Something that I would like to develop in my education teachers is a more problem-solving
approach to education; for them to feel comfortable forming questions regarding the
effectiveness of their teaching and have the confidence to effectively self-evaluate and research
ways of improving their teaching. I would like to continue the development of this course in
these directions and, generally, expand my interaction with elementary education.
- 15 -
Liping Ma (1999) found that Chinese teachers had more confidence teaching elementary
mathematics, despite fewer years of education, due in part to ongoing peer education. The
proposal will secure funds to develop a summer workshop for elementary teachers in which
teachers can share teaching experiences with each other and more experienced teachers. The
conference will draw teachers from the regional area to encourage the development of a local
peer network.
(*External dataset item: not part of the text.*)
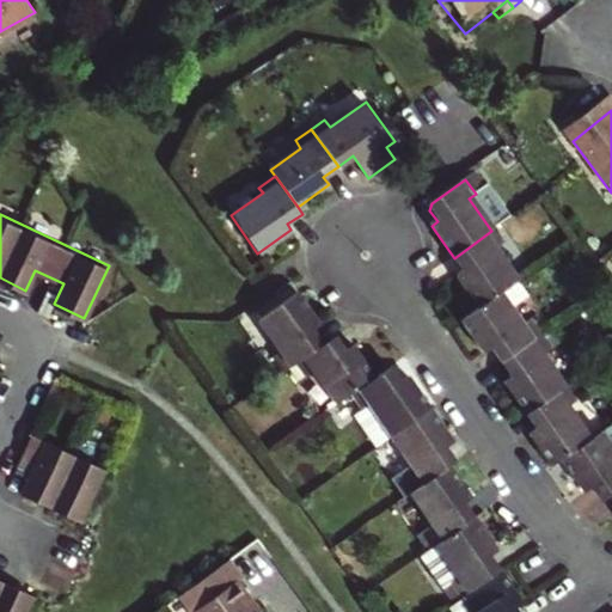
[(458,280),(479,310),(500,295),(518,282),(495,251),(502,246),(491,231),(454,258),(465,274),(458,280)]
For training, I will attend the 2011 NCTM Regional Conference and Exposition.
Interdisciplinary Collaborations; Undergraduate and Graduate
Research
B.
Fostering Interdisciplinary Collaborations:
Eventually, I would like to establish a computational modeling center at the University of South
Alabama since we are already equipped with a medical school and the Mitchell Cancer Institute.
In order to encourage a culture of computational modeling at my institution, I am interested in
maintaining collaborations with colleagues in other departments even if they are not working
directly on morphogenesis. Currently, I am working with Dr. Alice Ortmann at the Dauphin Sea
Lab on modeling planktonic trophic levels, Dr. John McCreadie in the biology department on the
commensalism and parasitism of microbes in the black fly and Dr. Mihail Alexiyev on
mitochondrial DNA mutagenesis.
Interdisciplinary Undergraduate and Graduate Projects:
An application of myxobacteria streaming to model topological knots will lend itself to
accessible and fun undergraduate projects bridging discrete particle systems and topology. I am
currently working with an undergraduate student on the described project in limb development.
In general, mathematical biology provides a rich selection of problems for students. A higher
level math modeling course is taught every spring to undergraduates and graduate students in
mathematics, science and engineering. Each semester I tailor the course to the student’s interests
and encourage them to develop novel computational models in their discipline. In a final project,
they must review existing models for certain topic and then extend or reframe that model. The
work outlined in this proposal will generate interesting and accessible projects for students. I
would like to hire undergraduates each summer to work on research projects.
Graduate Training
The proposal will dedicate funds to support mathematics and biology graduate students for
training in cell-based modeling methods after they have taken the modeling course. I enjoy
training graduate students in biology in discrete computational methods as I believe they provide
a great benefit to the student for the amount of effort. Discrete computational methods are
intuitive for biologists and lend themselves to hypothesis testing without requiring a great deal of
mathematical background. While at Vanderbilt, I trained a graduate student that resulted in a
publication on Zebrafish gastrulation (Yin et al., 2008), another problem in morphogenesis. This
summer I have begun training a graduate student of Dr. Alice Ortmann’s at the Dauphin Sea Lab
in modeling methods for a project measuring the viral lysis and grazing of microbes.